The first was Bob Bradley, who was hired at Swansea City in 2016 under dubious circumstances, and was set up to fail from the start. Bradley was hired by Swansea’s American ownership group, leading to chatter of favoritism and marketing fueling the hire rather than sporting reasons.
The results were not good, as Bradley collected just eight points across 11 matches, and he was sent packing by ownership after just 85 days on the job.
While Bradley wasn’t given much of a chance at Swansea, the results were also poor, and no manager could expect to maintain job security given that return. Indeed, that points haul was the same over one fewer match than Bielsa secured in his final days in charge.
To pile on, Marsch’s fellow Red Bull product Chris Armas, an assistant coach for Manchester United, has been the reported target of Ted Lasso jokes at Manchester United training, with the American drawing comparisons — with negative connotations — to the (initially) hapless fictional character from the Apple+ TV series who arrives in England to coach a team with no experience in the sport.
Going further back, in the wake of Bob Bradley’s inauspicious departure from Swansea City, Sky Sports created a sketch character named “Brad Bobley,” an American caricature that cursed, ran around dramatically, and said things like “barricade” instead of wall and “Michael Anthony” for Michail Antonio.
While Marsch’s viral halftime team talk mentioned earlier will go a long way towards shoving the Ted Lasso comparisons aside, there’s no escaping the accent he sports, blessed by his place of birth.
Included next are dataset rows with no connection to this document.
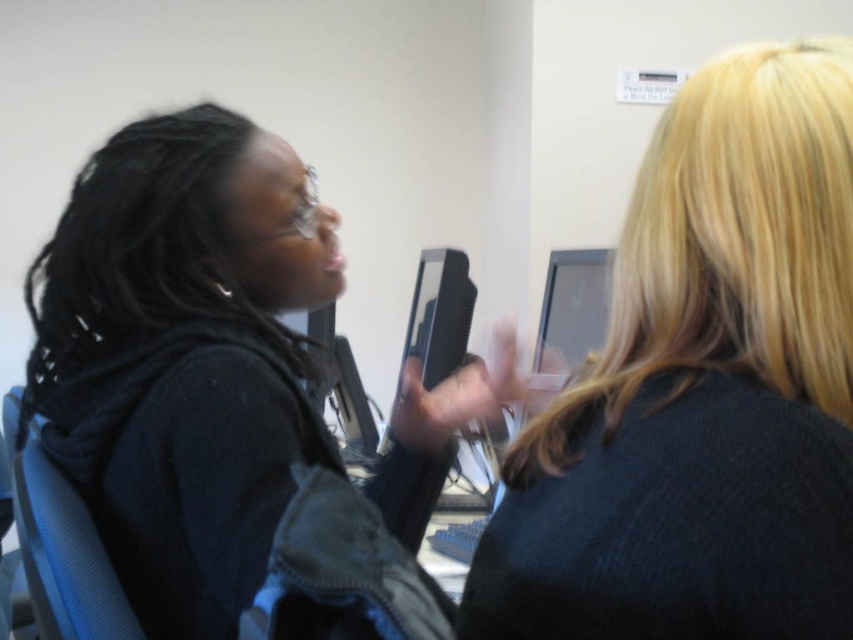
Question: Considering the relative positions of black matte jacket at center and blue fabric chair at left in the image provided, where is black matte jacket at center located with respect to blue fabric chair at left?

Choices:
 (A) left
 (B) right

Answer: (B)

Question: Considering the real-world distances, which object is farthest from the blue fabric chair at left?

Choices:
 (A) blonde hair at upper right
 (B) matte black monitor at center
 (C) black matte jacket at center

Answer: (B)

Question: Among these objects, which one is farthest from the camera?

Choices:
 (A) blonde hair at upper right
 (B) blue fabric chair at left

Answer: (B)

Question: Which point appears closest to the camera in this image?

Choices:
 (A) (35, 449)
 (B) (793, 148)
 (C) (238, 392)
 (D) (592, 349)

Answer: (B)

Question: Considering the relative positions of blonde hair at upper right and blue fabric chair at left in the image provided, where is blonde hair at upper right located with respect to blue fabric chair at left?

Choices:
 (A) above
 (B) below

Answer: (A)

Question: Can you confirm if blonde hair at upper right is wider than black matte jacket at center?

Choices:
 (A) no
 (B) yes

Answer: (A)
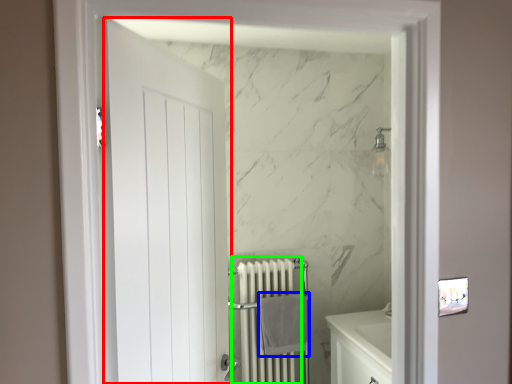
Question: Which object is positioned closest to door (highlighted by a red box)? Select from bath towel (highlighted by a blue box) and radiator (highlighted by a green box).

Choices:
 (A) bath towel
 (B) radiator

Answer: (A)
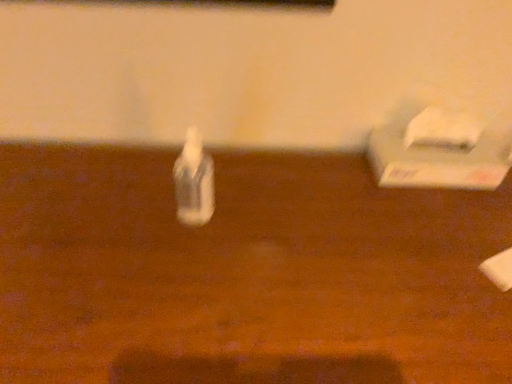
You are a GUI agent. You are given a task and a screenshot of the screen. Output one action in this format:
    pyautogui.click(x=<x>, y=<y>)
    Task: Click on the free space in front of transparent plastic bottle at center
    The height and width of the screenshot is (384, 512).
    Given the screenshot: What is the action you would take?
    pyautogui.click(x=173, y=289)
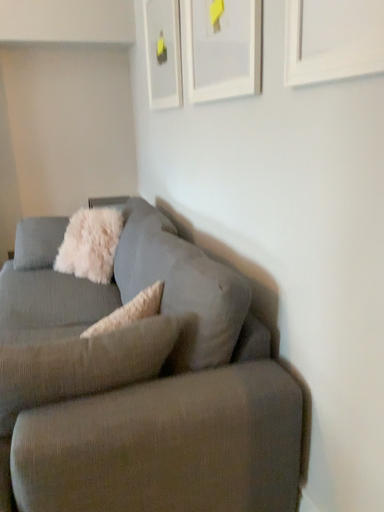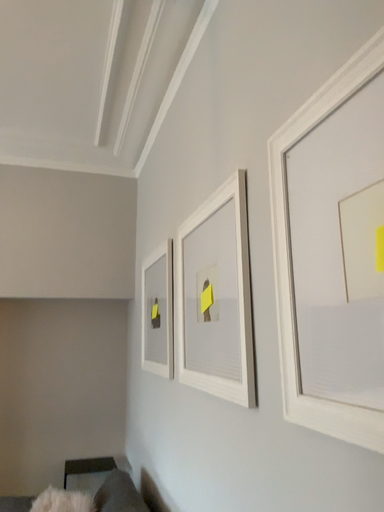
Question: How did the camera likely rotate when shooting the video?

Choices:
 (A) rotated downward
 (B) rotated upward

Answer: (B)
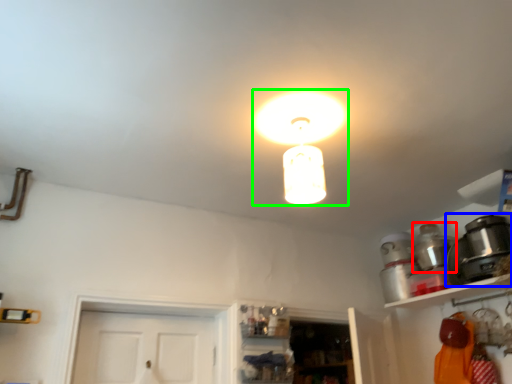
Question: Based on their relative distances, which object is farther from appliance (highlighted by a red box)? Choose from appliance (highlighted by a blue box) and lamp (highlighted by a green box).

Choices:
 (A) appliance
 (B) lamp

Answer: (B)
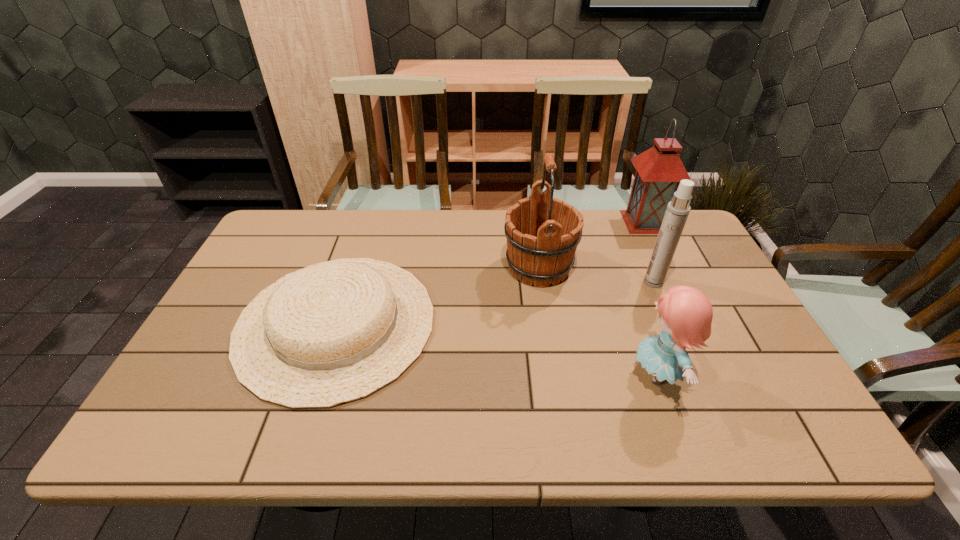
Find the location of a particular element. The height and width of the screenshot is (540, 960). free region that satisfies the following two spatial constraints: 1. on the back side of the sunhat; 2. on the left side of the second object from left to right is located at coordinates pos(354,267).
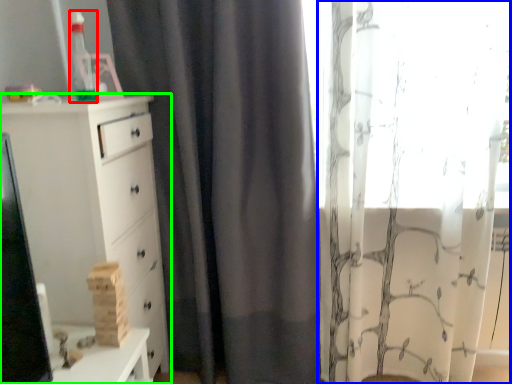
Question: Based on their relative distances, which object is farther from toy (highlighted by a red box)? Choose from curtain (highlighted by a blue box) and chest of drawers (highlighted by a green box).

Choices:
 (A) curtain
 (B) chest of drawers

Answer: (A)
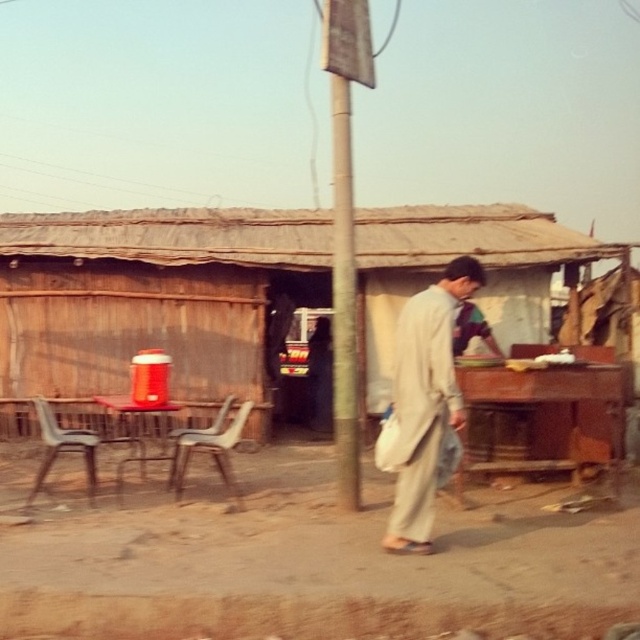
Who is taller, metallic pole at center or plastic/grey chair at left?

Standing taller between the two is plastic/grey chair at left.

Between point (340, 340) and point (52, 436), which one is positioned behind?

The point (52, 436) is behind.

Is point (349, 353) farther from viewer compared to point (33, 493)?

No, it is in front of (33, 493).

Locate an element on the screen. The width and height of the screenshot is (640, 640). metallic pole at center is located at coordinates [x=346, y=227].

Who is lower down, plastic/grey chair at left or plastic chair at center?

plastic chair at center

Which is more to the left, plastic/grey chair at left or plastic chair at center?

plastic/grey chair at left

Measure the distance between point (38, 484) and camera.

7.23 meters

Find the location of a particular element. Image resolution: width=640 pixels, height=640 pixels. plastic/grey chair at left is located at coordinates (70, 449).

Is light beige fabric robe at center smaller than metallic pole at center?

No, light beige fabric robe at center is not smaller than metallic pole at center.

Can you confirm if light beige fabric robe at center is bigger than metallic pole at center?

Correct, light beige fabric robe at center is larger in size than metallic pole at center.

Is point (468, 285) less distant than point (371, 81)?

Yes, point (468, 285) is in front of point (371, 81).

Locate an element on the screen. This screenshot has height=640, width=640. light beige fabric robe at center is located at coordinates (422, 410).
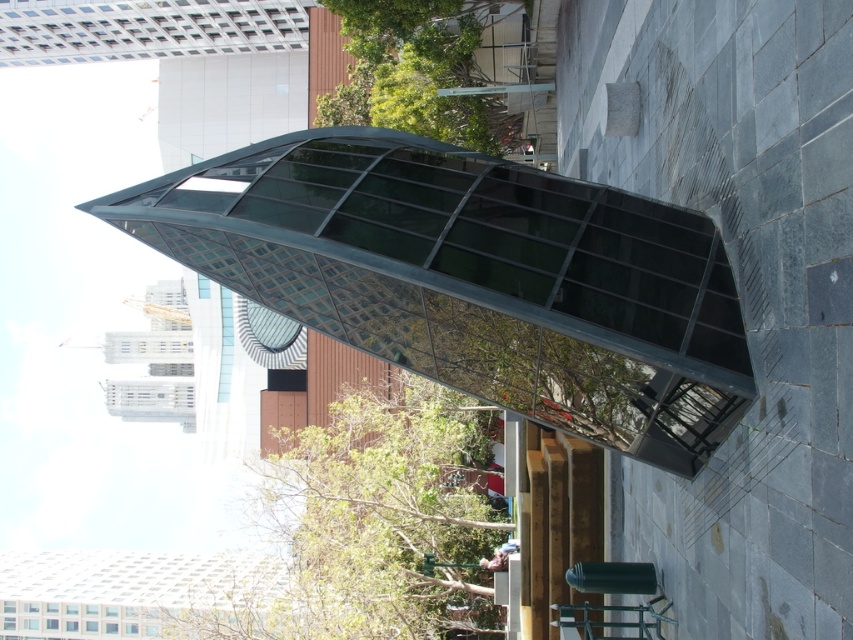
Question: Can you confirm if transparent glass canopy at center is wider than metallic silver chair at lower center?

Choices:
 (A) no
 (B) yes

Answer: (B)

Question: Is transparent glass canopy at center to the right of metallic silver chair at lower center from the viewer's perspective?

Choices:
 (A) no
 (B) yes

Answer: (A)

Question: Which point is closer to the camera taking this photo?

Choices:
 (A) (583, 627)
 (B) (643, 253)

Answer: (B)

Question: Can you confirm if transparent glass canopy at center is wider than metallic silver chair at lower center?

Choices:
 (A) yes
 (B) no

Answer: (A)

Question: Which of the following is the closest to the observer?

Regardless of where he’s from, Marsch needs to secure results as soon as possible to lay the foundation for a successful spell. That would be true no matter his nationality.
Still, given the high-profile nature of the job, Marsch’s performance at the helm of a Premier League side will have a significant impact on the way American coaches and American soccer are viewed in England and the rest of Europe for years to come. It’s a high-stakes hire in more ways than one.